It's Mother's Day and mothers all across the country are being taken out to dinner and presented with cards, flowers, and other tokens of love and appreciation. Yesterday, at Wal-Mart, I was in line at the checkout behind a girl who looked to be about 13. She had a single rose, a bottle of perfume and a package of gum laid out in front of her. She took a wad of $1 bills from her pocket and counted them out. She had just enough to cover the gifts that she intended to give her mom.
I heard an interview the other day with mothers from different parts of the country and the common theme was that no mother thought she was perfect. They all felt that they had let down their children in one way or the other. None of them expressed that they were satisfied with their performance in their role as mother.
My mom wasn't perfect. She did a lot of things that I needed to forgive her for later. But from where I am right now in my consciousness, I believe that she was the perfect mother for me. Can you say that about your mom?
There are two things that I believe that help me embrace this idea. One is that we do not die. Our bodies die, but our souls live on. When you believe that nothing is truly fatal and that we will live on in some form or another, whatever happens to us in this current lifetime cannot endanger the eternal nature of our souls.
The second thing I believe is that our souls choose to be born into a certain situation and body for the purpose of learning lessons and experiencing life from a different perspective from the last lifetime (yes, I believe in reincarnation). In other words, we may actually choose our own mother and father. Maybe we've been with them in other lifetimes and perhaps we have even been their parent that time around.
Not only would we choose our mother to learn lessons in our relationship with her, but perhaps we agreed to provide her with an experience that her soul needed for its spiritual evolvement.

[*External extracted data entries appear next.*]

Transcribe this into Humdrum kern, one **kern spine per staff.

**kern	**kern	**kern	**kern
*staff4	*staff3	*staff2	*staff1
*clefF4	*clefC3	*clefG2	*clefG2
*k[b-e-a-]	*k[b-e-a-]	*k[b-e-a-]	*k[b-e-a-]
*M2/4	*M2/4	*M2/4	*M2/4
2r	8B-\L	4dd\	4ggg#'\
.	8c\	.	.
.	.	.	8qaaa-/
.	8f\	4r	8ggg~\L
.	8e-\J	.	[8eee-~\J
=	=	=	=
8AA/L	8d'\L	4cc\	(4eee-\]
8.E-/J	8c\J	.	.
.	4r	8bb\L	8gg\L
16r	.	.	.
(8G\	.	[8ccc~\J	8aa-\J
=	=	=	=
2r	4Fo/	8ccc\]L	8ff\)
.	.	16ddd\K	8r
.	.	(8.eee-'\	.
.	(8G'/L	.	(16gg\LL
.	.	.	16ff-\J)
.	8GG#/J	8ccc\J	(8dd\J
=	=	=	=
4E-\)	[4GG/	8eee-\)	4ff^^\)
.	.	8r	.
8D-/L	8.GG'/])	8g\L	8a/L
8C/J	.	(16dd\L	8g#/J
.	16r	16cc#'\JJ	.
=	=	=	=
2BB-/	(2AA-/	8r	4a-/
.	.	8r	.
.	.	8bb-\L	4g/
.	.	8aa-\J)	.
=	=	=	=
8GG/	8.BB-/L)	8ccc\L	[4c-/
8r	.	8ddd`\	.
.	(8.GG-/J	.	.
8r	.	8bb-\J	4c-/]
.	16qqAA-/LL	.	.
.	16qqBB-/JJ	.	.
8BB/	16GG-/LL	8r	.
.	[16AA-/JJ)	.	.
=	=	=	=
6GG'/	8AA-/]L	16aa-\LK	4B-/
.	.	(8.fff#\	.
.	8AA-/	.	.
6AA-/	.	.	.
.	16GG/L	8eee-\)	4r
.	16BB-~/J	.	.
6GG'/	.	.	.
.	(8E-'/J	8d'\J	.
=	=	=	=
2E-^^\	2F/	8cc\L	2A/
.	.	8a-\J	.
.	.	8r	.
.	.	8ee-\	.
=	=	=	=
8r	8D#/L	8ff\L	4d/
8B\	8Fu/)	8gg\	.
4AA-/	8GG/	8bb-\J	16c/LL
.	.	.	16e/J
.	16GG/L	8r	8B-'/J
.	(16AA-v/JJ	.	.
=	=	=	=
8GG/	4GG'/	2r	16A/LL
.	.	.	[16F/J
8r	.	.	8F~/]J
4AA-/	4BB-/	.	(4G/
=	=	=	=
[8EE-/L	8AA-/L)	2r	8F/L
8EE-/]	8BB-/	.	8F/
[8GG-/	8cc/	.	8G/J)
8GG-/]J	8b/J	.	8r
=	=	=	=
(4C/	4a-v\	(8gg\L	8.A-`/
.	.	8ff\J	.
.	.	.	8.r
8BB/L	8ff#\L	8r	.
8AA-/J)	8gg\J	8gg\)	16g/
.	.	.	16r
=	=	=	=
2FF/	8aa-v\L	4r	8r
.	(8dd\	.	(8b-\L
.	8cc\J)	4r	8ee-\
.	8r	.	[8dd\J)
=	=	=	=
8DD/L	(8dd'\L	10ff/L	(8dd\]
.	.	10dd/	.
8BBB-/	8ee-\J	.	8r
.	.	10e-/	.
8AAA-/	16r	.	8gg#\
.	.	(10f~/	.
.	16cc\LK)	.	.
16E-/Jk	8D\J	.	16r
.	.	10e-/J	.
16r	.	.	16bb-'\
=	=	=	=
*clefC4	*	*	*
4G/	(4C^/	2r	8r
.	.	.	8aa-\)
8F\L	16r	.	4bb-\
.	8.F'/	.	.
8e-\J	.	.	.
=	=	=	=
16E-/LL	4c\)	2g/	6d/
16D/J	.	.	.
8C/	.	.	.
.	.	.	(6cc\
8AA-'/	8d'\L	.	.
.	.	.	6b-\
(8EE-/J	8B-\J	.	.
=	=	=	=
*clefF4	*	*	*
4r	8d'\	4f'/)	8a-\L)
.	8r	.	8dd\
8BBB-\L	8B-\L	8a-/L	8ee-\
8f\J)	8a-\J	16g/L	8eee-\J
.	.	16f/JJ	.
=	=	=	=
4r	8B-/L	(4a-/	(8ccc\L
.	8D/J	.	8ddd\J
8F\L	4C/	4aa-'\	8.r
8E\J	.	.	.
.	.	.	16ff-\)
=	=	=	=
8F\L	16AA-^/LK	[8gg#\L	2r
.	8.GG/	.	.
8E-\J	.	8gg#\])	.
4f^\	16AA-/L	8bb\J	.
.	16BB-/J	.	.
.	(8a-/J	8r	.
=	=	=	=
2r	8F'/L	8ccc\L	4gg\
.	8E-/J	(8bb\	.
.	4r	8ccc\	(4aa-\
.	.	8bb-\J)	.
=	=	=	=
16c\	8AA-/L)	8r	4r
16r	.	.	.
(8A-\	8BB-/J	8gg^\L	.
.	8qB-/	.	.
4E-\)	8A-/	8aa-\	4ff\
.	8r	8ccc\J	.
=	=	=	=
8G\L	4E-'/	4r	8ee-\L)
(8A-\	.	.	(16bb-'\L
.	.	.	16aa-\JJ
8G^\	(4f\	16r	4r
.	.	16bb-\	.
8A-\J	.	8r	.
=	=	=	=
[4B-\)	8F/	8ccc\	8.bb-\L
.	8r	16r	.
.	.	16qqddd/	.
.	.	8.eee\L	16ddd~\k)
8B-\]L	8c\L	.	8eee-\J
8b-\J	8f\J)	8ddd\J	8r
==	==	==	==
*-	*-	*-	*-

The book, The Little Soul and the Sun by Neale Donald Walsch is a wonderful illlustration of this idea. The "Little Soul" decides that it wants to learn about the concept of forgiveness and another soul agrees to show up in its life to do something that would require the Little Soul to forgive. It helps us to see the acts of others as more of a gift to us rather than something that we might see as needing to forgive. It also can help us see that perhaps we are not the victims in life, but maybe the orchestrators of situations in our lives for our highest good (remember, we are eternal, spiritual beings having a human experience).
As you consider your own mother, whether you saw her as the most wonderful mother in the world or a woman who you would have gladly traded in for a new model, think about what you learned in your relationship with that mother. What did you learn about yourself? What spiritual growth has come from your relationship with this other soul? Who are you as a person that you wouldn't have been without her presence in your life? Can you truly acknowledge that although this woman may not have been perfect, that maybe she was the perfect mother for you to evolve spiritually and awaken to the beauty and power of your true nature? It may be a big step for you, but it can be life changing. Try working with this idea and see what happens.